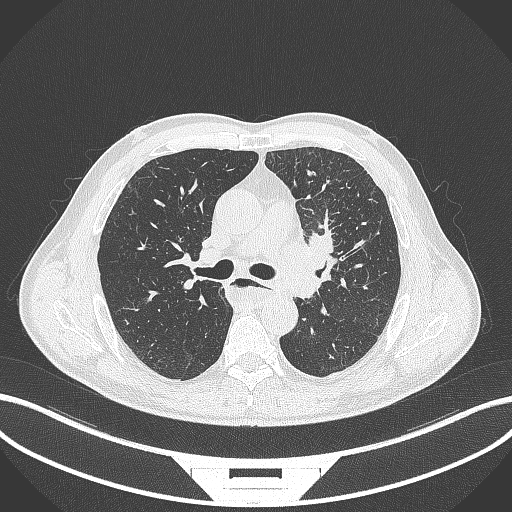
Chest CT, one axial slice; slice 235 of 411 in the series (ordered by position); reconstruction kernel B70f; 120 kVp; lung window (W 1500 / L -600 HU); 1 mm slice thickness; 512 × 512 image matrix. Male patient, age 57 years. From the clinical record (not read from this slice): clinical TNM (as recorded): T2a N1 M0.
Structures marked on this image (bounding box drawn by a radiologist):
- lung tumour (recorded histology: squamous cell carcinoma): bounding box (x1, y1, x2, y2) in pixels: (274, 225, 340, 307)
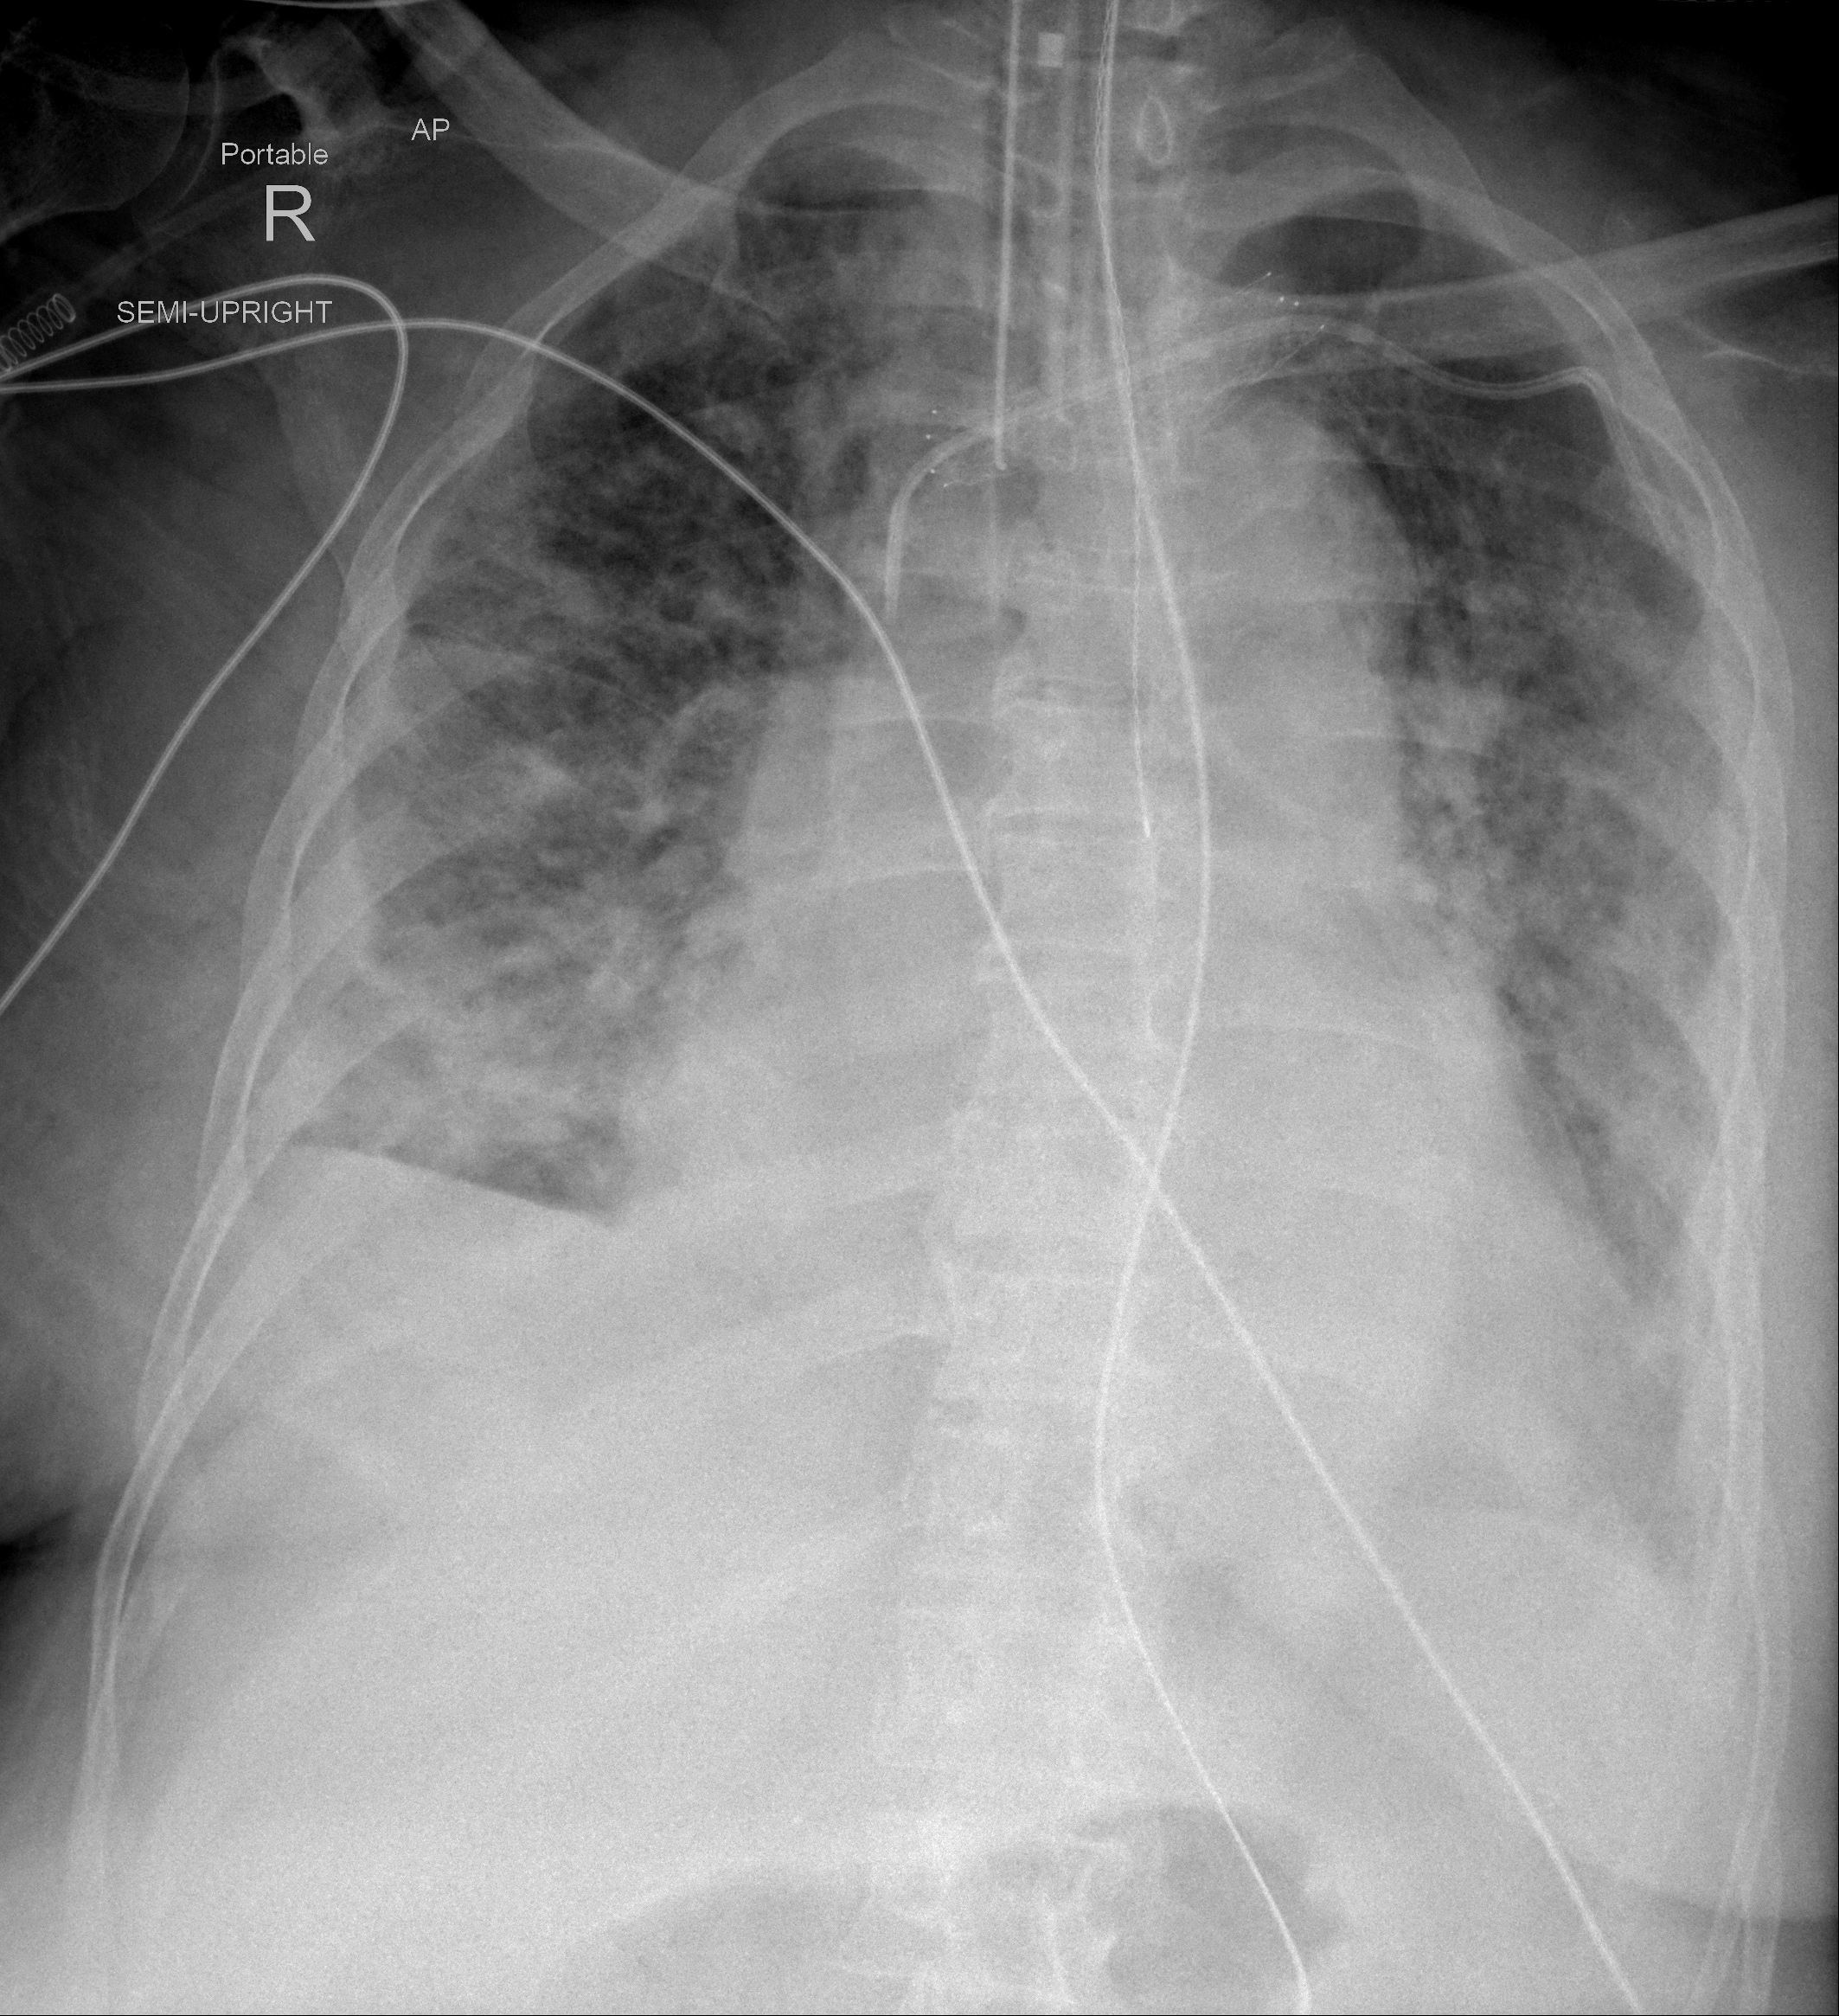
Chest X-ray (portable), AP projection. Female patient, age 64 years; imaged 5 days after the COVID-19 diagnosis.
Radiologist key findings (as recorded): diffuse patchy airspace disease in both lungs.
---*---
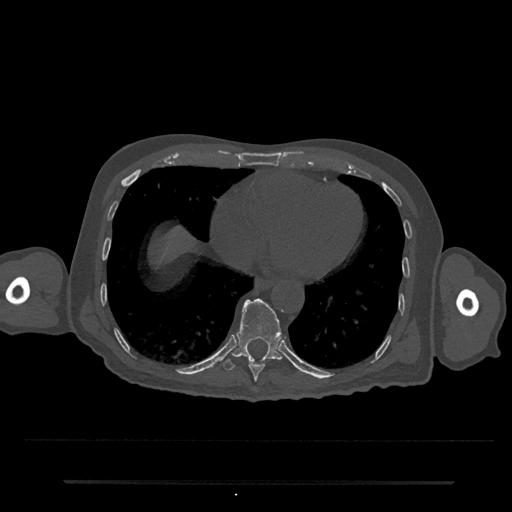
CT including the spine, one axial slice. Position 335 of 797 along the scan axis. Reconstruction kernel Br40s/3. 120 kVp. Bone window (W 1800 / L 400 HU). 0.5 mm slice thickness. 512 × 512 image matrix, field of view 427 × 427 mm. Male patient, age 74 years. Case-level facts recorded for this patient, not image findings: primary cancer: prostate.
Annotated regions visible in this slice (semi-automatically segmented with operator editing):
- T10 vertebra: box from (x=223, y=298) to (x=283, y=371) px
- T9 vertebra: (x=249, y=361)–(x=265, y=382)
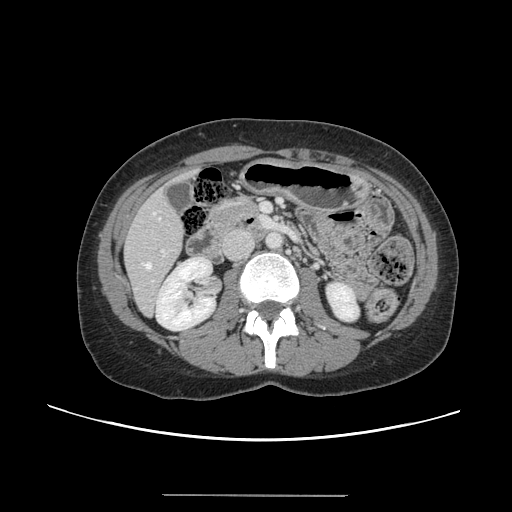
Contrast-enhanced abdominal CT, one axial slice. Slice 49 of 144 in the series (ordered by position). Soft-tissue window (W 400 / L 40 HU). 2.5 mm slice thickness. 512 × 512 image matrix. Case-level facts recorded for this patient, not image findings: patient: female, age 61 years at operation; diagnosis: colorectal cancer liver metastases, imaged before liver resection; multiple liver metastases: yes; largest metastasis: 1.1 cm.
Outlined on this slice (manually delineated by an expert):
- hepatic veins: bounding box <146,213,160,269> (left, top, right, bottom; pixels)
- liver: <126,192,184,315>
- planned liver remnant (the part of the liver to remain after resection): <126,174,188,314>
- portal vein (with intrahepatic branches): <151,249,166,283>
---*---
Using the entries above, give back exactly the line containing "Chest X-ray (portable), AP", the line containing "Radiologist key findings", and every line between them, and nothing else.

Chest X-ray (portable), AP projection. Female patient, age 64 years; imaged 5 days after the COVID-19 diagnosis.
Radiologist key findings (as recorded): diffuse patchy airspace disease in both lungs.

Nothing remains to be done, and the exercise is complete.